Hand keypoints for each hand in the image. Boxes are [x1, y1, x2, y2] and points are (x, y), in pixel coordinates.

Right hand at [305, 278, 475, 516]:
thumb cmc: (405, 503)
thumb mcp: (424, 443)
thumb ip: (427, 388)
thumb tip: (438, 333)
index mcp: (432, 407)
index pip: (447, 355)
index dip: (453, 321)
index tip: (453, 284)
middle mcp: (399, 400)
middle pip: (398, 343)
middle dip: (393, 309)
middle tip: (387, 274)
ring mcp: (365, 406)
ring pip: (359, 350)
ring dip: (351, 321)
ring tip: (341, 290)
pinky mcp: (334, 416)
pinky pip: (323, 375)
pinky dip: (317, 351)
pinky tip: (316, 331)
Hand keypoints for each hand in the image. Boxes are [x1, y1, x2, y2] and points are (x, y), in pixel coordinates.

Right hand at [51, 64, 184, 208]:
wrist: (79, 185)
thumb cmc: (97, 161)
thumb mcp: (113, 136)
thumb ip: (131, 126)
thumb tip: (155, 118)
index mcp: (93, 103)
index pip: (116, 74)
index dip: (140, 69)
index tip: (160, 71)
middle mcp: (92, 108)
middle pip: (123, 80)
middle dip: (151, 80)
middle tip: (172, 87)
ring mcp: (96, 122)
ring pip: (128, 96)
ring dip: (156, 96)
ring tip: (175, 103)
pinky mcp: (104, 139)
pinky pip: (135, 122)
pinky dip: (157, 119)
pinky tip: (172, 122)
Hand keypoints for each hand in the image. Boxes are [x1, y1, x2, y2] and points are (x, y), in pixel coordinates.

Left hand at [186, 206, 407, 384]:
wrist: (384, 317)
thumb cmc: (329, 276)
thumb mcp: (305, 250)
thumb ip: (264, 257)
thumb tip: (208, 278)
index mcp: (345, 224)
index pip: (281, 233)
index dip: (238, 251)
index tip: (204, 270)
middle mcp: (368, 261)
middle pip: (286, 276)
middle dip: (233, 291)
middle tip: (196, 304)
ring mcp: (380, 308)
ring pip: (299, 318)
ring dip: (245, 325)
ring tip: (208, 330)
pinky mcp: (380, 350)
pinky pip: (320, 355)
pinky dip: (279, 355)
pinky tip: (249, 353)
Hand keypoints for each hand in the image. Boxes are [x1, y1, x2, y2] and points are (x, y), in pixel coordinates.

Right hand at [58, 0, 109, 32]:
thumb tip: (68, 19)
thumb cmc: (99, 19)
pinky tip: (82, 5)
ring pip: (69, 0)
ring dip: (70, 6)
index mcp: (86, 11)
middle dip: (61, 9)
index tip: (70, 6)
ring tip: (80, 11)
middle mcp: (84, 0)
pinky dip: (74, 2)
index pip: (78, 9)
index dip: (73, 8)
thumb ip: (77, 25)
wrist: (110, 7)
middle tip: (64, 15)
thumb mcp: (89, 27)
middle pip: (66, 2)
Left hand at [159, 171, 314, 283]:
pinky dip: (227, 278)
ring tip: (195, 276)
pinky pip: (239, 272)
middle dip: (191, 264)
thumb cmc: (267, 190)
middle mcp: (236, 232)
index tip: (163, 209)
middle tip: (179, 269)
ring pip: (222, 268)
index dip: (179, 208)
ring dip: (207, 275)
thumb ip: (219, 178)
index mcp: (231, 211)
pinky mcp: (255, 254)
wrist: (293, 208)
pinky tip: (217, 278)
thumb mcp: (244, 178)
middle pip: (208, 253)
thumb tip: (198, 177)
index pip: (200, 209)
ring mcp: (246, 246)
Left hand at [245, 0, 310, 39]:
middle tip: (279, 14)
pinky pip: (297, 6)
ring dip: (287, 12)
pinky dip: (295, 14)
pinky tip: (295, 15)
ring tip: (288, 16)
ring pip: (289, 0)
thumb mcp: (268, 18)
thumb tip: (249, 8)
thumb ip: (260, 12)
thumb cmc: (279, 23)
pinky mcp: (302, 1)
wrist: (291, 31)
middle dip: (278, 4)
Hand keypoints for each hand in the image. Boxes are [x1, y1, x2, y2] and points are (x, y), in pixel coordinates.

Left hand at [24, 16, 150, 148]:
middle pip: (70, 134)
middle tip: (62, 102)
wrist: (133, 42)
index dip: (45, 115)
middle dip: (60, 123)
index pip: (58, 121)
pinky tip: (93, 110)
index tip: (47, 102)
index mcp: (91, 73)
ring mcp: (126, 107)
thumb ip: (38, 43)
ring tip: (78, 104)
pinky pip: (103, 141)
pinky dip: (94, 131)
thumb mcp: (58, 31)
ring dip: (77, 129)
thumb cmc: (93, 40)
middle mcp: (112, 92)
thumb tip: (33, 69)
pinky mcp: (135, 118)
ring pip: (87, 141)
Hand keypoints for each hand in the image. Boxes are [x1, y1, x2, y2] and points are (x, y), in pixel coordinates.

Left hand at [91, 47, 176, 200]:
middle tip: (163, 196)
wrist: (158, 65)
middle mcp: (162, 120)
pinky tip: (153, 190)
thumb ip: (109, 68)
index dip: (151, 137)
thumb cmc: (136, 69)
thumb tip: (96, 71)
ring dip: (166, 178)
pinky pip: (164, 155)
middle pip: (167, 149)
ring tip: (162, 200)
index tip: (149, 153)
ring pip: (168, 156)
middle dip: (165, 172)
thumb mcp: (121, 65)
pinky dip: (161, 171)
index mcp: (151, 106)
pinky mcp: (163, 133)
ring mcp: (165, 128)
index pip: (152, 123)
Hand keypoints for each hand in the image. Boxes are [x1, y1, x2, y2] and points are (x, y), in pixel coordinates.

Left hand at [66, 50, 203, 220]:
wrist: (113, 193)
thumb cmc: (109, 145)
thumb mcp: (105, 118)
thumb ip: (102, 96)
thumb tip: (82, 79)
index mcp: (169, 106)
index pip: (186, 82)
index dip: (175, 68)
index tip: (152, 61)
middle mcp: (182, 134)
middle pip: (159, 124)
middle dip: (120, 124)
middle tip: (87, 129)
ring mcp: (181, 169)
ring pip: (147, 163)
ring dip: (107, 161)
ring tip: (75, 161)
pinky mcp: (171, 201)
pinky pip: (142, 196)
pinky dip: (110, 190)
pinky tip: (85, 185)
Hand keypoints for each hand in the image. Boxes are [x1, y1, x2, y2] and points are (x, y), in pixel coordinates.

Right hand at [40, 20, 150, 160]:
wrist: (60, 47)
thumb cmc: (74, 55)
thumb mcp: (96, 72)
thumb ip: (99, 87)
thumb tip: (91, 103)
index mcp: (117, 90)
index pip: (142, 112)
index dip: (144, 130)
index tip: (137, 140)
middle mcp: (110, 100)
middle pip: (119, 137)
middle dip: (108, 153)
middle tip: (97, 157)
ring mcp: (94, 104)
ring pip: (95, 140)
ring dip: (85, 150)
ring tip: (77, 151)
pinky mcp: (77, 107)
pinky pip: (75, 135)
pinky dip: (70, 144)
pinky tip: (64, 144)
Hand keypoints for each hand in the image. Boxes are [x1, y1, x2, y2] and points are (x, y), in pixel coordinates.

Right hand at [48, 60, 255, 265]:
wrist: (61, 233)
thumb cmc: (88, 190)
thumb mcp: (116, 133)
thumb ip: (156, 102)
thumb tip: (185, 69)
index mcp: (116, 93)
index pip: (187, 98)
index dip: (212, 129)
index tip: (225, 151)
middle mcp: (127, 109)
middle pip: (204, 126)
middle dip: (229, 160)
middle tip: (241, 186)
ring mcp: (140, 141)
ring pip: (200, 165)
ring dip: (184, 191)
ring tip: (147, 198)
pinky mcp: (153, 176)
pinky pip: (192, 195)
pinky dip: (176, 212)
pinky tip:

----------------------------------------

The whole block of data above should be printed again verbatim.

- **Exercise answer**:
Hand keypoints for each hand in the image. Boxes are [x1, y1, x2, y2] and points are (x, y), in pixel coordinates.

Right hand at [305, 278, 475, 516]:
thumb cmc: (405, 503)
thumb mcp: (424, 443)
thumb ip: (427, 388)
thumb tip: (438, 333)
index mcp: (432, 407)
index pip: (447, 355)
index dip: (453, 321)
index tip: (453, 284)
middle mcp: (399, 400)
middle pip: (398, 343)
middle dip: (393, 309)
middle tip: (387, 274)
ring mcp: (365, 406)
ring pip: (359, 350)
ring dip: (351, 321)
ring tip: (341, 290)
pinky mcp: (334, 416)
pinky pip: (323, 375)
pinky dip: (317, 351)
pinky tip: (316, 331)
Hand keypoints for each hand in the image. Boxes are [x1, y1, x2, y2] and points are (x, y), in pixel coordinates.

Right hand at [51, 64, 184, 208]:
wrist: (79, 185)
thumb cmc: (97, 161)
thumb mcp: (113, 136)
thumb ip: (131, 126)
thumb tip: (155, 118)
index mcp: (93, 103)
index pip: (116, 74)
index dip: (140, 69)
index tip: (160, 71)
middle mcp: (92, 108)
middle pip: (123, 80)
middle dip: (151, 80)
middle tip: (172, 87)
ring mcp: (96, 122)
ring pip: (128, 96)
ring dip: (156, 96)
ring tip: (175, 103)
pinky mcp: (104, 139)
pinky pip: (135, 122)
pinky dip: (157, 119)
pinky tip: (172, 122)
Hand keypoints for each hand in the image. Boxes are [x1, y1, x2, y2] and points are (x, y), in pixel coordinates.

Left hand at [186, 206, 407, 384]:
wrist: (384, 317)
thumb cmc: (329, 276)
thumb mcp: (305, 250)
thumb ip: (264, 257)
thumb tip: (208, 278)
index mcp: (345, 224)
index pip: (281, 233)
index dip: (238, 251)
index tip: (204, 270)
middle mcp: (368, 261)
middle pip: (286, 276)
middle dip: (233, 291)
middle tip: (196, 304)
ring mcp: (380, 308)
ring pip: (299, 318)
ring dip: (245, 325)
ring tip: (208, 330)
pinky mcp: (380, 350)
pinky pip: (320, 355)
pinky dip: (279, 355)
pinky tip: (249, 353)
Hand keypoints for each hand in the image. Boxes are [x1, y1, x2, y2] and points are (x, y), in pixel coordinates.

Right hand at [58, 0, 109, 32]:
thumb tip: (68, 19)
thumb cmc: (99, 19)
pinky tip: (82, 5)
ring pip: (69, 0)
ring dip: (70, 6)
index mcp: (86, 11)
middle dip: (61, 9)
index tip: (70, 6)
ring tip: (80, 11)
middle mcp: (84, 0)
pinky dip: (74, 2)
index pip: (78, 9)
index dip: (73, 8)
thumb ip: (77, 25)
wrist: (110, 7)
middle tip: (64, 15)
thumb mcp: (89, 27)
middle pip: (66, 2)
Left hand at [159, 171, 314, 283]:
pinky dip: (227, 278)
ring tip: (195, 276)
pinky pip: (239, 272)
middle dip: (191, 264)
thumb cmc: (267, 190)
middle mcp: (236, 232)
index tip: (163, 209)
middle tip: (179, 269)
ring pip: (222, 268)
index dip: (179, 208)
ring dip: (207, 275)
thumb ip: (219, 178)
index mcp: (231, 211)
pinky mcp: (255, 254)
wrist: (293, 208)
pinky tip: (217, 278)
thumb mcp: (244, 178)
middle pip: (208, 253)
thumb tip: (198, 177)
index pip: (200, 209)
ring mcp: (246, 246)
Left hand at [245, 0, 310, 39]:
middle tip: (279, 14)
pinky pip: (297, 6)
ring dip: (287, 12)
pinky dip: (295, 14)
pinky tip: (295, 15)
ring tip: (288, 16)
ring pip: (289, 0)
thumb mcp: (268, 18)
thumb tip: (249, 8)
thumb ip: (260, 12)
thumb cmc: (279, 23)
pinky mcp: (302, 1)
wrist: (291, 31)
middle dip: (278, 4)
Hand keypoints for each hand in the image. Boxes are [x1, y1, x2, y2] and points are (x, y), in pixel coordinates.

Left hand at [24, 16, 150, 148]:
middle pip: (70, 134)
middle tip: (62, 102)
wrist: (133, 42)
index dip: (45, 115)
middle dip: (60, 123)
index pip: (58, 121)
pinky tip: (93, 110)
index tip: (47, 102)
index mcp: (91, 73)
ring mcp: (126, 107)
thumb ip: (38, 43)
ring tip: (78, 104)
pinky pip: (103, 141)
pinky dip: (94, 131)
thumb mcp: (58, 31)
ring dip: (77, 129)
thumb cmc: (93, 40)
middle mcp: (112, 92)
thumb tip: (33, 69)
pinky mcp: (135, 118)
ring pip: (87, 141)
Hand keypoints for each hand in the image. Boxes are [x1, y1, x2, y2] and points are (x, y), in pixel coordinates.

Left hand at [91, 47, 176, 200]:
middle tip: (163, 196)
wrist: (158, 65)
middle mcp: (162, 120)
pinky tip: (153, 190)
thumb ip: (109, 68)
index dip: (151, 137)
thumb cmc: (136, 69)
thumb tip: (96, 71)
ring dip: (166, 178)
pinky pip: (164, 155)
middle pip: (167, 149)
ring tip: (162, 200)
index tip: (149, 153)
ring pip: (168, 156)
middle dip: (165, 172)
thumb mcp: (121, 65)
pinky dip: (161, 171)
index mcp: (151, 106)
pinky mcp: (163, 133)
ring mcp: (165, 128)
index pip: (152, 123)
Hand keypoints for each hand in the image. Boxes are [x1, y1, x2, y2] and points are (x, y), in pixel coordinates.

Left hand at [66, 50, 203, 220]:
wrist: (113, 193)
thumb cmc: (109, 145)
thumb mcp: (105, 118)
thumb ip: (102, 96)
thumb tip: (82, 79)
index mcp: (169, 106)
index pip: (186, 82)
index dip: (175, 68)
index tip: (152, 61)
middle mcp: (182, 134)
middle pip: (159, 124)
middle dip: (120, 124)
middle tip: (87, 129)
ring mcp: (181, 169)
ring pip: (147, 163)
ring dip: (107, 161)
ring tip: (75, 161)
pinky mcp: (171, 201)
pinky pip: (142, 196)
pinky dip: (110, 190)
pinky tip: (85, 185)
Hand keypoints for each hand in the image. Boxes are [x1, y1, x2, y2] and points are (x, y), in pixel coordinates.

Right hand at [40, 20, 150, 160]:
wrist: (60, 47)
thumb cmc: (74, 55)
thumb mcp: (96, 72)
thumb ip: (99, 87)
thumb tip: (91, 103)
index mcp: (117, 90)
index pip: (142, 112)
index dip: (144, 130)
index tip: (137, 140)
middle mcp: (110, 100)
middle pip: (119, 137)
middle dip: (108, 153)
middle tip: (97, 157)
ring mcp: (94, 104)
ring pip: (95, 140)
ring dip: (85, 150)
ring tip: (77, 151)
pinky mcp: (77, 107)
pinky pip: (75, 135)
pinky dip: (70, 144)
pinky tip: (64, 144)
Hand keypoints for each hand in the image. Boxes are [x1, y1, x2, y2] and points are (x, y), in pixel coordinates.

Right hand at [48, 60, 255, 265]:
wrist: (61, 233)
thumb cmc: (88, 190)
thumb mcp: (116, 133)
thumb ip: (156, 102)
thumb tip: (185, 69)
index mcp: (116, 93)
index pip: (187, 98)
index dip: (212, 129)
index tip: (225, 151)
middle mcp: (127, 109)
middle pip: (204, 126)
middle dip: (229, 160)
middle tip: (241, 186)
ring mcp: (140, 141)
ring pip: (200, 165)
ring dip: (184, 191)
ring tip: (147, 198)
pinky mcp: (153, 176)
pinky pip: (192, 195)
pinky dip: (176, 212)
pinky tip:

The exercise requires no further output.